Grazie all’RNA messaggero il nostro organismo sarà quindi in grado di costruire un efficace meccanismo di difesa senza aver mai visto il virus. E per quanto riguarda gli effetti collaterali che possono far seguito alla somministrazione del vaccino “i più comuni sono il dolore e l’arrossamento nel sito dell’inoculo, dove viene fatta l’iniezione. Inoltre circa il 16% dei pazienti al di sotto dei 55 anni sviluppa febbre, ma questo rialzo della temperatura scompare nel giro di un paio di giorni. In generale gli effetti collaterali che possono fare seguito alla prima dose sono più leggeri perché il sistema immunitario non è ancora molto attivo. Quando eseguiamo il richiamo, che serve ad attivare bene il sistema immunitario, emergono più frequentemente quei sintomi che tipicamente sviluppiamo quando abbiamo un’infezione, come la febbre o il senso di stanchezza.

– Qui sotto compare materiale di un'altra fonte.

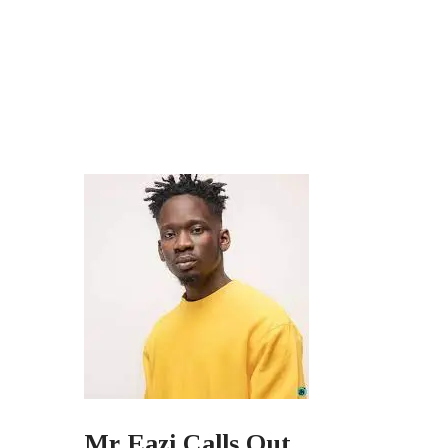
Mr Eazi Calls Out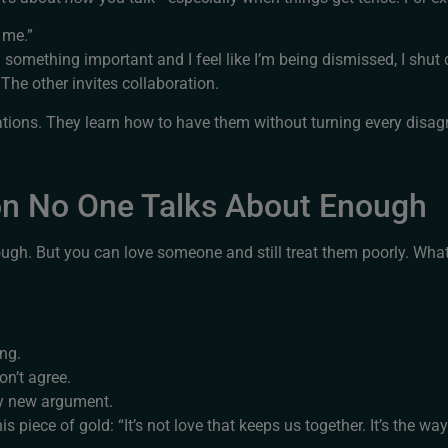
o me.”
 something important and I feel like I’m being dismissed, I shut
The other invites collaboration.
tions. They learn how to have them without turning every disag
on No One Talks About Enough
nough. But you can love someone and still treat them poorly. Wha
ing.
on’t agree.
y new argument.
iece of gold: “It’s not love that keeps us together. It’s the wa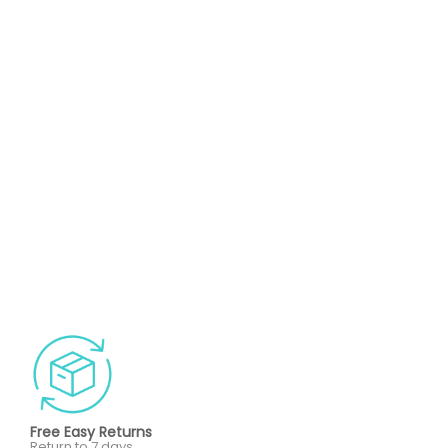
Free Easy Returns
Return to 7 days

Non è ancora noto quale sia stata la componente che ha provocato la reazione allergica e quindi per sicurezza l’autorità britannica ha raccomandato di non vaccinare più le persone che hanno un episodio storico di anafilassi sistemica e che di solito sono allergiche ai farmaci. Anche negli Stati Uniti, dopo l’avvio della campagna di vaccinazione, è stata registrata una grave reazione allergica. È accaduto in Alaska a un’operatrice sanitaria che, secondo quanto riportano i media statunitensi, non aveva mai avuto problemi simili in passato. La donna, che ha trascorso una notte in terapia intensiva e adesso è in buone condizioni, non riceverà la seconda dose del trattamento. Sulla persistenza della protezione non è invece ancora possibile avere delle risposte e un altro interrogativo ancora aperto riguarda la capacità del vaccino di proteggere anche dalla trasmissione del virus. Sulla questione il ‘Wall Street Journal’ riporta che il vaccino di Moderna, basato sulla stessa tecnologia a RNA messaggero, sembra capace di bloccare anche le infezioni asintomatiche.